Fifteen years ago,  Michele Valerie Ronnick, now a full professor in the department of classical and modern languages and literatures at Wayne State University in Detroit, authored a photographic historical essay on early African American scholars in the classics that appeared in the pages of The Journal of Blacks in Higher Education. Her research, and that of other scholars, brought to light the pioneering work of these African American scholars, many of whom had been forgotten in the annals of Black academic achievement. Since that time a photographic exhibit of 15 Black classicists has appeared around the country, most recently at the Center for Hellenic Studies in Washington, D.C.

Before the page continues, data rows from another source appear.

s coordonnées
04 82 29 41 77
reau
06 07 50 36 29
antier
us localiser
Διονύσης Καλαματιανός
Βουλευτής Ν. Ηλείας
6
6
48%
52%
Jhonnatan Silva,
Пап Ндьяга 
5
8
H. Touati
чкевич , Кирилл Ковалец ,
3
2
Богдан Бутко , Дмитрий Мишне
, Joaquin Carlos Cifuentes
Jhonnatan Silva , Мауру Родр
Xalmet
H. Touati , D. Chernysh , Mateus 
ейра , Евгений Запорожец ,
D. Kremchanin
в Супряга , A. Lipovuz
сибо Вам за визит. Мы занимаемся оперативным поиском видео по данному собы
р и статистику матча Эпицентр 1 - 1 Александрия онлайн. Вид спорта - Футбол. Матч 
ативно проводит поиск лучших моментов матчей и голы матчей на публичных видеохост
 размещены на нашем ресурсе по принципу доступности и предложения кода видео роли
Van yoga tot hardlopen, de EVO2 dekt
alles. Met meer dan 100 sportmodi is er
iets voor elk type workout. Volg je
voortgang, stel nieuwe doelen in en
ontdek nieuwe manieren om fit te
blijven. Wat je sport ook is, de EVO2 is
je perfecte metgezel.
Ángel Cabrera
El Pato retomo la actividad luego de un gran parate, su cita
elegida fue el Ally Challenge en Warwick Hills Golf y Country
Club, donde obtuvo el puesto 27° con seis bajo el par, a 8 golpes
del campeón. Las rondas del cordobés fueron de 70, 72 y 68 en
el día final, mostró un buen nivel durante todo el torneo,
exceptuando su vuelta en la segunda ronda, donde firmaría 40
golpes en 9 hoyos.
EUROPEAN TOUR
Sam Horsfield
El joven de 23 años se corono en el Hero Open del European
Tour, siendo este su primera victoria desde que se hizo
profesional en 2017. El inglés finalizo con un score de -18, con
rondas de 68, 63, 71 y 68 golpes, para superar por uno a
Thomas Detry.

Among the Black scholars featured in the exhibit is William Sanders Scarborough, who was born into slavery. He earned bachelor’s and master’s degrees at Oberlin College in Ohio. In 1881 he authored the textbook First Lessons in Greek. Scarborough was a member of the Philological Association for 44 years and in 1884 became the first African American member of the Modern Language Association. Scarborough served as president of Wilberforce University in Ohio from 1908 to 1920.

Professor Ronnick went on to edit two books on Scarborough: The Autobiography of William Sanders Scarborough: An American Journey from Slavery to Scholarship (Wayne State University Press, 2005) and The Works of William Sanders Scarborough: Black Classicist and Race Leader (Oxford University Press, 2006).

In January, Bolchazy Carducci Publishers is reprinting Scarborough’s 1881 textbook First Lessons in Greek with an introduction by Professor Ronnick. The cover of the new addition resembles the original nineteenth-century edition.